Entry 15 - July 11, 2014
Changes Are Ahead

Disney!

This past month was tough one. We un-expectantly lost my first cousin, who was only 27 years old. We were really close growing up as I was the oldest of the “little” cousins and our family was always together. Now, as an adult, I am very close to my aunt, his mother, as I talk to her every week somehow or another. She likes to have daily pictures of Adisyn and will even send her surprises here and there in the mail. Since my family is so far away it was almost like it took longer for the reality to hit that he was gone. I found that I didn’t know what to do or say to my aunt. I am not very good at knowing what to say when it comes to a loss. Even though I could think of a million things to share, her situation is different than mine and I was at lost for words. I was incredibly sad and I couldn’t stop thinking what she or my other cousin (his older brother by 1 year) was feeling. I realize that I still can’t handle a loss, nor am I any better at comforting someone in times of one.

We also found out we are moving….STAT. Mark’s job transferred him to another city about 2 hours away. We were told the day we were leaving for vacation that he was to report to the new city the Monday that we returned. So, when we got back from vacation Mark basically moved there since it would be too far to come home every day. The good news is that its only 2 hours away, but since this was a sudden move, Adisyn and I will be living at home until we can sell our house, or at least get the process going. Luckily his company helps us out with a lot of the moving process and hopefully it will happen sooner than later. It is really hard to leave a place that we love, but I know it will all work out.

Our vacation was great. I wasn’t sure at first how it would feel after just losing my cousin. We met some of my family at Disney World to watch my niece who was performing there. It was nice to take a much needed vacation to be with the family but also to see my side of the family that I don’t get to see too often. They loved seeing Adisyn and getting together with them was just what we all needed - To be together as a family.

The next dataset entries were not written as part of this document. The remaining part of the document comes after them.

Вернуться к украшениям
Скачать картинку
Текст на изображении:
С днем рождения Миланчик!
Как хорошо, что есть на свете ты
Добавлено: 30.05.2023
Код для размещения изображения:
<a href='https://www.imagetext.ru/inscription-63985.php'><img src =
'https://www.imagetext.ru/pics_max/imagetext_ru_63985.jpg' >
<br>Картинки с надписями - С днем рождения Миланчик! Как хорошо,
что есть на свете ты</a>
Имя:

Also last week my mom was placed in a hospital. She just recently got diagnosed with dementia last month, even though she’s only 67 years old. Living away from my family I would tell my sister that my mom was different. It was a slow decline since everyone “forgets” things, no matter your age. But this is different. When we went to see my family just before Christmas last year I was talking with my sister about the changes I noticed with our mom. She also had a flat affect. This was not like her and we decided to call her doctor (again). The records showed that I called 1 1/2 or 2 years ago with concerns about her memory, but nothing was done about it. It was apparent it was getting worse. Then, for the second time in a couple of months, she just fell in her apartment and forgot how to get up. She lives alone and luckily someone found her, but she doesn’t remember what happened and she was also very confused, more so than usual. My sister took her to the ER and was describing her state as very disoriented in that none of her sentences or conversations were appropriate or made sense. It was so hard being so far away because there was nothing I could do. My mom was in the hospital for a few days and has improved, but they would not approve her to go into a nursing home for rehab. Thankfully, nothing was broken. She is very shaky and weak and now is using a walker but it is still scary that she is living by herself. I don’t know what the next step is, but I know my myself, my brother or sister are not ready for what’s ahead. I don’t think she’ll be able to live by herself much longer.

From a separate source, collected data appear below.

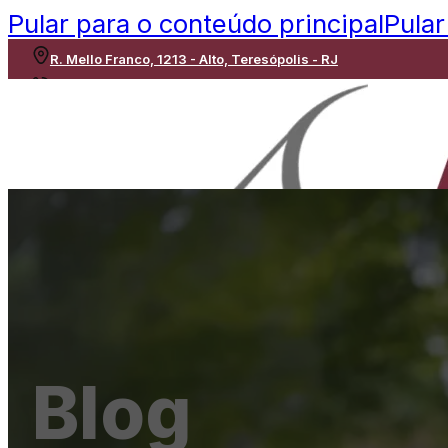
Pular para o conteúdo principal
Pular
R. Mello Franco, 1213 - Alto, Teresópolis - RJ
(21) 96617-5718
Blog
INICIO
CORRETORA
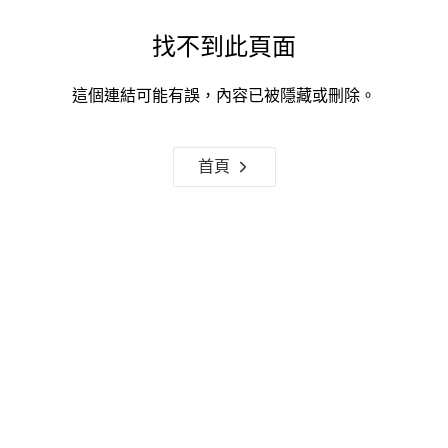
找不到此頁面
這個連結可能有誤，內容已被隱藏或刪除。
首頁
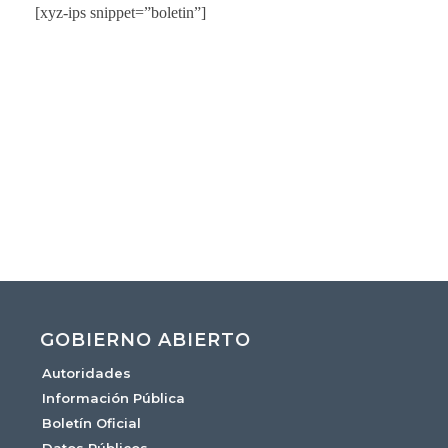
[xyz-ips snippet=”boletin”]
GOBIERNO ABIERTO
Autoridades
Información Pública
Boletín Oficial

In all I realized even more so that I love my family. I love every second of my time with Mark and Adisyn and we’re excited to start our family in a new city. Change is hard, but I now that this is where we’re supposed to be. It’s also tough when I’m so far away from my side of the family and I still may not know what to say, but I’m thankful for them. Changes are ahead and even though they are not always easy, God has a plan and will be with us every step of the way!